|Matthew Henry's Concise Commentary|
10:14-22 Job did not deny that as a sinner he deserved his sufferings; but he thought that justice was executed upon him with peculiar rigour. His gloom, unbelief, and hard thoughts of God, were as much to be ascribed to Satan's inward temptations, and his anguish of soul, under the sense of God's displeasure, as to his outward trials, and remaining depravity. Our Creator, become in Christ our Redeemer also, will not destroy the work of his hands in any humble believer; but will renew him unto holiness, that he may enjoy eternal life. If anguish on earth renders the grave a desirable refuge, what will be their condition who are condemned to the blackness of darkness for ever? Let every sinner seek deliverance from that dreadful state, and every believer be thankful to Jesus, who delivereth from the wrath to come.
Verse 19. - I should have been as though I had not been; I should have been carried from the womb to the grave. So short an existence would have been the next thing to no existence at all, and would have equally satisfied my wishes.
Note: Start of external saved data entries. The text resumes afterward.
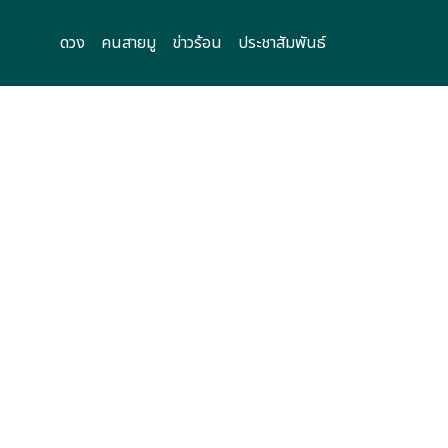
ดวง
คนสายมู
ข่าวร้อน
ประชาสัมพันธ์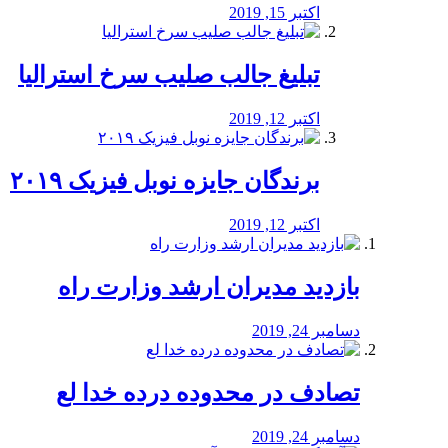
اکتبر 15, 2019
تبلیغ جالب صلیب سرخ استرالیا
اکتبر 12, 2019
برندگان جایزه نوبل فیزیک ۲۰۱۹
اکتبر 12, 2019
بازدید مدیران ارشد وزارت راه
دسامبر 24, 2019
تصادف در محدوده درده خدا لع
دسامبر 24, 2019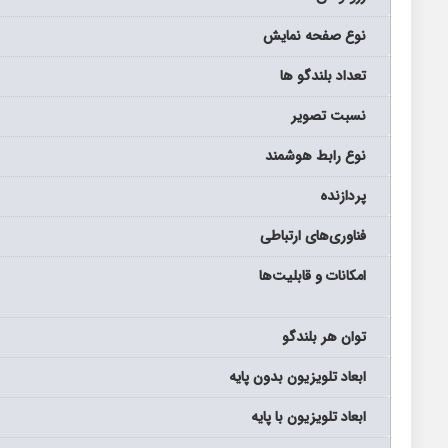
نوع صفحه نمايش
تعداد بلندگو ها
نسبت تصویر
نوع رابط هوشمند
پردازنده
فناوری‌های ارتباطی
امکانات و قابلیت‌ها
توان هر بلندگو
ابعاد تلویزیون بدون پایه
ابعاد تلویزیون با پایه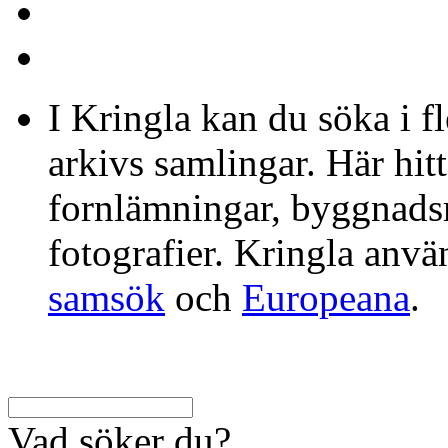
I Kringla kan du söka i f
arkivs samlingar. Här hit
fornlämningar, byggnads
fotografier. Kringla anv
samsök
och
Europeana
.
Vad söker du?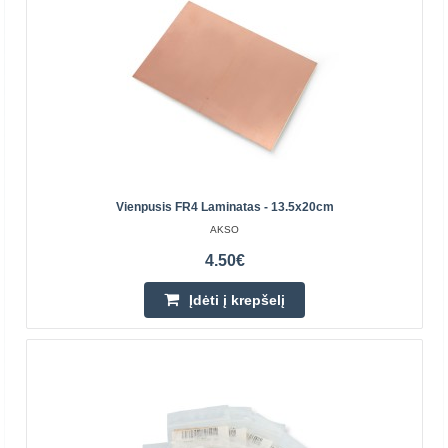
1 kΩ THT rezistoriai yra vieni iš dažniausiai naudojamų
elektroninių komponentų skaitmeninėse ir analoginėse
sistemose. Šis 100 dalių rinkinys leidžia greitai ..
1.00€
Prekių Pristatymas 4-7 D.d.
Vienpusis FR4 Laminatas - 13.5x20cm
Įdėti į krepšelį
AKSO
Pridėti prie pageidavimų sąrašo
4.50€
Įdėti į krepšelį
Gill's Exposition of the Entire Bible
I should have been as though I had not been,.... For though it cannot be said absolutely of such an one, an abortive or untimely birth, that it is a nonentity, or never existed; yet comparatively it is as if it never had a being; it being seen by none or very few, it having had no name, nor any conversation among men; but at once buried, and buried in forgetfulness, as if no such one had ever been; see Ecclesiastes 6:3. This Job wished for, for so some render it, "oh, that I had been as though I had never been" (f); and then he would have never been involved in such troubles he was, he would have been free from all his afflictions and distresses, and never have had any experience of the sorrows that now surrounded him:
I should have been carried from the womb to the grave; if he had not been brought out of it, the womb had been his grave, as in Jeremiah 20:17; or if he had died in it, and had been stillborn, he would quickly have been carried to his grave; he would have seen and known nothing of life and of the world, and the things in it; and particularly of the troubles that attend mortals here: his passage in it and through it would have been very short, or none at all, no longer than from the womb to the grave; and so should never have known what sorrow was, or such afflictions he now endured; such an one being in his esteem happier than he; see Ecclesiastes 4:3.
(f) So Vatablus, Piscator, and some in Mercerus.